### TEXT SHOWN ###

The security staff began clearing the waiting area of the hospital as well as forming a cordon around the hospital. Vinod Kumar, the chief security officer, had set the wheels in motion the moment he heard the news. A few minutes before Code Red was announced, Vinod had assembled his team of 60 security guards and sent them to their various stations. Extra manpower had been requisitioned, and 40 off-duty guards would reach within half-an-hour.

With the blast site so near, Vinod expected crowd control to be his major problem. He deputed Rajiv, one of his subordinates, to stand by the entrance with a digital camera and photograph the patients as they were brought in. These photographs would be displayed on the help desk computer for the help of people seeking out their friends or relatives among the blast victims.

The first patient came in at 7.16 p.m. The hospital received 16 more patients in the next 45 minutes. Most came in auto rickshaws or private vehicles. A few were brought by ambulance. One patient with minor injuries, who refused to be admitted overnight, was discharged after treatment.

The housekeeping department was also following the same procedure. Ayahs, ward boys, couriers and cleaners already present at the hospital were given specific tasks to support the doctors, while more staff were called up by the communications personnel. Stretchers, wheelchairs and trolleys were frantically rushed to the ramp outside the hospital entrance and attenders stood there ready to move patients to the emergency ward.

Once security staff had cleared the waiting area of people, the housekeeping staff moved in. The rows of black metal chairs, which out-patients waited in for consultations, were briskly moved off. At the rear of the waiting area, standing against the wall were two grey, metal cupboards. They contained emergency medical supplies meant for Code Red. It was stocked with basic medicines like painkillers, tetanus shots and antibiotics, besides IV fluids, stitches, cotton rolls, bandages and so on.

As the chairs were being moved, the support staff was bringing in beds, bed stands and IV stands. The main emergency room had six beds. As part of Code Red, the waiting area would be converted into a second emergency room that could house up to 12 patients. The chairs had just been taken away when the first patient arrived in an autorickshaw.

Attendants loaded the bloodied body of the young woman on to a stretcher and almost ran to the emergency room. A call from the help desk alerted Dr Kumar and the emergency room staff. It was 7.16 p.m.

[T]he young woman was Rajitha, a 22-year-old MBA student. Though she had been in Hyderabad for more than a year, she had never visited Dilsukhnagar before that evening. She was there that day on an assignment to collect field data for a college project which involved building a profile of the business operations of a private company in the city. A consultant to the company had agreed to meet her in Dilsukhnagar. Rajitha wound up her interview sometime after 6.30 p.m and walked to the Dilsukhnagar bus stand.

### DATA FOR ANALYSIS ###

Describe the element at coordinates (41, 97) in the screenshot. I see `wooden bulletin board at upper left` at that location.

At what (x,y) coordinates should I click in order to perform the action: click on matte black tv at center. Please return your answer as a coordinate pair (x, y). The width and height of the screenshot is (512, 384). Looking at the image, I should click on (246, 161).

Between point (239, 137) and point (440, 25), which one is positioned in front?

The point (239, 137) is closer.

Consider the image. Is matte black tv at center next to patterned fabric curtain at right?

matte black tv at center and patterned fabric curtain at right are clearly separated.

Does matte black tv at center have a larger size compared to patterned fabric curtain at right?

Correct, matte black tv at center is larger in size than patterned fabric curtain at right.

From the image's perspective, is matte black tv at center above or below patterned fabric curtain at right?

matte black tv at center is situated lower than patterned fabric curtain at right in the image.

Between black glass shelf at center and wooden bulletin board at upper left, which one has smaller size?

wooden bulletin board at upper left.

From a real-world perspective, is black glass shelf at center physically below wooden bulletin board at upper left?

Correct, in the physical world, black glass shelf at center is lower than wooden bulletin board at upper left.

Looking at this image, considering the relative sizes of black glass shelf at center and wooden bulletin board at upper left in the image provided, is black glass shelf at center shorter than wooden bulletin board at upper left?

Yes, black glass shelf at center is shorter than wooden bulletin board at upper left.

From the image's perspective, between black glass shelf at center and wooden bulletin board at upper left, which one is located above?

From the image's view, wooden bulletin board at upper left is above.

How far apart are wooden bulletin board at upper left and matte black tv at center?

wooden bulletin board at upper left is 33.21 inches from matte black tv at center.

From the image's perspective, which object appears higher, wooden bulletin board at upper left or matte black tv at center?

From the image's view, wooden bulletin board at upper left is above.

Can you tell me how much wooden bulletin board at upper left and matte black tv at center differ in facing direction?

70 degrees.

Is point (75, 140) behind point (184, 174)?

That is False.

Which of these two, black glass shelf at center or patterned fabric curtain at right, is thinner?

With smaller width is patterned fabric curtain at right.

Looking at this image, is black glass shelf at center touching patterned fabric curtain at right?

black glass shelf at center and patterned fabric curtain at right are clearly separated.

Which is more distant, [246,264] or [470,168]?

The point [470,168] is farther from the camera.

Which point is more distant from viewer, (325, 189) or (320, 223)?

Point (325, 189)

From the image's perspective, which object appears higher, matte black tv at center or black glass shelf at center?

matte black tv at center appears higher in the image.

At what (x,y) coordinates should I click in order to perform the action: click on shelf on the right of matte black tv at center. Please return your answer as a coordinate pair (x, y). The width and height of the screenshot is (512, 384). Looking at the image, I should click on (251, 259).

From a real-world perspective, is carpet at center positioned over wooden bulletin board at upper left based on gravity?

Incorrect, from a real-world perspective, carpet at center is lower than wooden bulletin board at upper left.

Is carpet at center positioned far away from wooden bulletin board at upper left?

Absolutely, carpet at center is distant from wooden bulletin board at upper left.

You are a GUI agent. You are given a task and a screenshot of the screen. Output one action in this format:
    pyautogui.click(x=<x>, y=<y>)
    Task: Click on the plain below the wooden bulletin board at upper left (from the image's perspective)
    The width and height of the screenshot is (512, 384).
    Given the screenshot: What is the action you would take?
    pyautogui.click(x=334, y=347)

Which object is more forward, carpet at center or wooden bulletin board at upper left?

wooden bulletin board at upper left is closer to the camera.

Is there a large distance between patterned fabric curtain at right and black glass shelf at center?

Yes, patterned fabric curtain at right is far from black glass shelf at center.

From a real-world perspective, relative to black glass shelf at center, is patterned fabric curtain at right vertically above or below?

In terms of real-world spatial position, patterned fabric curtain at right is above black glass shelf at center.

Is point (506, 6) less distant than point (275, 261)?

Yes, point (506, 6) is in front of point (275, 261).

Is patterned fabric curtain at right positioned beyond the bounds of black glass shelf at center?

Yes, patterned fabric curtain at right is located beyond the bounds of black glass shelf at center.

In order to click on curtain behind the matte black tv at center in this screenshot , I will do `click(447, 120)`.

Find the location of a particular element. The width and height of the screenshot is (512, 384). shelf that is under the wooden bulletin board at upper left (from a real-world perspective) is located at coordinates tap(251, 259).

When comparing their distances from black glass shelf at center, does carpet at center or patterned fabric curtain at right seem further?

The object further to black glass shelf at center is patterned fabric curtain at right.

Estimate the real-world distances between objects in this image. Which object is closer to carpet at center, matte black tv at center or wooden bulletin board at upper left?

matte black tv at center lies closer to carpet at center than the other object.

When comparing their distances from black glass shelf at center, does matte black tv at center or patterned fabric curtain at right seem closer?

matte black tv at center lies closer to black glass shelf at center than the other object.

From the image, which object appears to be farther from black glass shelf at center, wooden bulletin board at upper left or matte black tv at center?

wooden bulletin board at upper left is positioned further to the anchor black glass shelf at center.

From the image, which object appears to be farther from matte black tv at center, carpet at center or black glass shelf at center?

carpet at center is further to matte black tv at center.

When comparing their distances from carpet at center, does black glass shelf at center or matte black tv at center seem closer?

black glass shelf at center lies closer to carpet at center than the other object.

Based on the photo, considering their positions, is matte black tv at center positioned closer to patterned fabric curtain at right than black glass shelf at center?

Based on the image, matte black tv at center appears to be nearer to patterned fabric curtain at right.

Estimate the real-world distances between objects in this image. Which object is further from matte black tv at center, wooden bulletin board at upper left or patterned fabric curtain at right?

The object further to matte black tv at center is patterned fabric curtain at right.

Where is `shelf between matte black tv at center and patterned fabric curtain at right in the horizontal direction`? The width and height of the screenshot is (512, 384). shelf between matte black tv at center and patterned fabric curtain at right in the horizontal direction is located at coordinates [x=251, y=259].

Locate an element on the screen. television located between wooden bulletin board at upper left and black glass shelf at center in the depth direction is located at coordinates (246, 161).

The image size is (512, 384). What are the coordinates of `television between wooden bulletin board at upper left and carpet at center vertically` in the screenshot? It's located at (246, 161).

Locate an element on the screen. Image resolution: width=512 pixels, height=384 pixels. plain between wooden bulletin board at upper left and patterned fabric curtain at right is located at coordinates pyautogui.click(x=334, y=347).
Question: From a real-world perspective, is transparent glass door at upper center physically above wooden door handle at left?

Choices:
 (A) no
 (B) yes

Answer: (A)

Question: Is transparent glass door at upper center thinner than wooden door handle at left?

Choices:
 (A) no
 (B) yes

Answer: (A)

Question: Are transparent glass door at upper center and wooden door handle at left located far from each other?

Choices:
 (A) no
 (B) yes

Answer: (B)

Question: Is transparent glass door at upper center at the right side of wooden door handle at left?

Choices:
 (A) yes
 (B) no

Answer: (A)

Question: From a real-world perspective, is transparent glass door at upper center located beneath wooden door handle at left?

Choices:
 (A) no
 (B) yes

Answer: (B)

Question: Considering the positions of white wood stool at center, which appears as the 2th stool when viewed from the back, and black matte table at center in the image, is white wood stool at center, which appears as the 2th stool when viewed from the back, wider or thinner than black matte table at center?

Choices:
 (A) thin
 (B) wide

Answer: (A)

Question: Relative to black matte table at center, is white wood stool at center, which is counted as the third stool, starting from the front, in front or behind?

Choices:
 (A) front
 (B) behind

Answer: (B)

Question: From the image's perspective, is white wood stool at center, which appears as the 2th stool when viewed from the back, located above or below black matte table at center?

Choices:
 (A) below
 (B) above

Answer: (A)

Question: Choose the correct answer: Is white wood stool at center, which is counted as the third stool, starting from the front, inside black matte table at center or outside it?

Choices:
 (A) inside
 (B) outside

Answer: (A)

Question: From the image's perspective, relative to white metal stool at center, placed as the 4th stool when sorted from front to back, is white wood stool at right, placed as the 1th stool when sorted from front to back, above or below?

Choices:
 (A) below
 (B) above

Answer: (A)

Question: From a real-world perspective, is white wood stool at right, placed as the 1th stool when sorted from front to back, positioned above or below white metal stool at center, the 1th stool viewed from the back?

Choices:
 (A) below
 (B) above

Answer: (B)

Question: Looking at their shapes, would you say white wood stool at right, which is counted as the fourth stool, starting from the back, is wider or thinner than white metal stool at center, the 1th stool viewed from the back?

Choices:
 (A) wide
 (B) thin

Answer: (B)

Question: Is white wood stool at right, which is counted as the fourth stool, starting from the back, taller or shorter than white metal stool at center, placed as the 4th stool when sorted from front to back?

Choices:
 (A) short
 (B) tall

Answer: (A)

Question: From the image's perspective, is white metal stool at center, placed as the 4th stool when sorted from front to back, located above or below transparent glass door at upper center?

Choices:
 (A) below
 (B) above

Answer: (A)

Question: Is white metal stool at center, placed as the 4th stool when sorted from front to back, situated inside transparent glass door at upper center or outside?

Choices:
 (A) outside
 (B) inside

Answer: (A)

###
### DATA FOR ANALYSIS ###

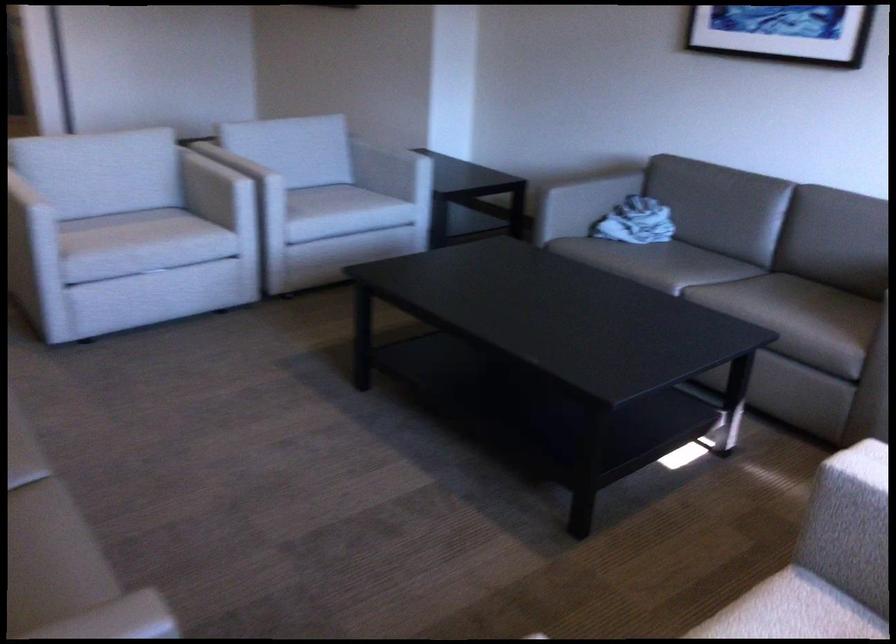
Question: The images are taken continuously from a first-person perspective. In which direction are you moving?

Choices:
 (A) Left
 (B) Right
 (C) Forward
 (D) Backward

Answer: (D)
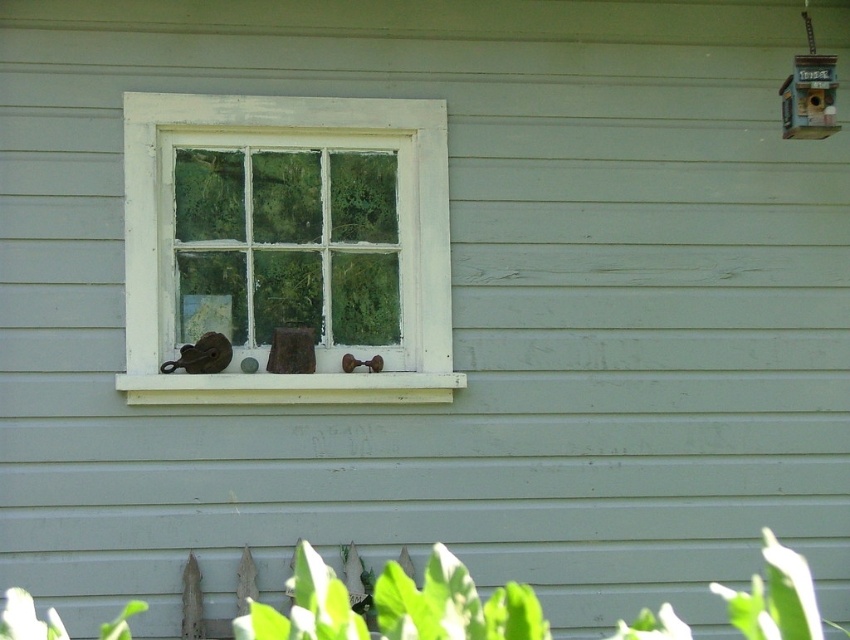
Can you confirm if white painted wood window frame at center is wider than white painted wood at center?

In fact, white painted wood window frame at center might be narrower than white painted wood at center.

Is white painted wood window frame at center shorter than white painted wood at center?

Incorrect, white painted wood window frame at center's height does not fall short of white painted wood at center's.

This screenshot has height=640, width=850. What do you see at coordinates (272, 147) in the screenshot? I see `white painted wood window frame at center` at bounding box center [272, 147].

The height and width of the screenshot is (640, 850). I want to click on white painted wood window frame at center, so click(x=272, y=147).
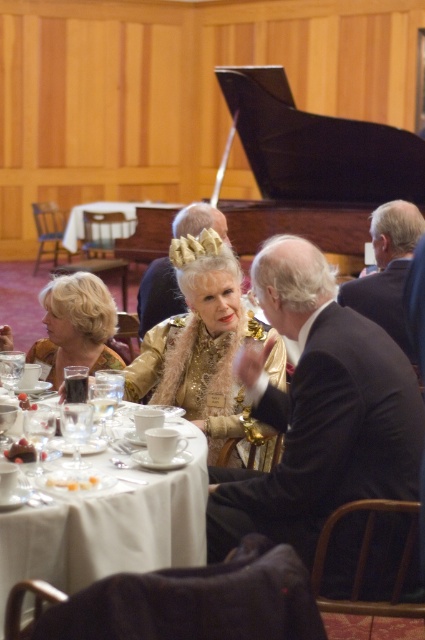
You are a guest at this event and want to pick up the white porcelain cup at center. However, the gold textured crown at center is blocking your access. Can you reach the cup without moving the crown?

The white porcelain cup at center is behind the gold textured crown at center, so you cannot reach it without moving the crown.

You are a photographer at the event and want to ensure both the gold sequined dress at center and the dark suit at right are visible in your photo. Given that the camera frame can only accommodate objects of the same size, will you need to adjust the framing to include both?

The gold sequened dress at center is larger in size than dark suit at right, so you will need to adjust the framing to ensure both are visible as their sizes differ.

###

▶ **AIM OF THE TASK**: Reproduce word for word the passage of the hospital Code Red account between "As the chairs" and "in an autorickshaw.", inclusive.

▶ **COMPLETED TASK**:
As the chairs were being moved, the support staff was bringing in beds, bed stands and IV stands. The main emergency room had six beds. As part of Code Red, the waiting area would be converted into a second emergency room that could house up to 12 patients. The chairs had just been taken away when the first patient arrived in an autorickshaw.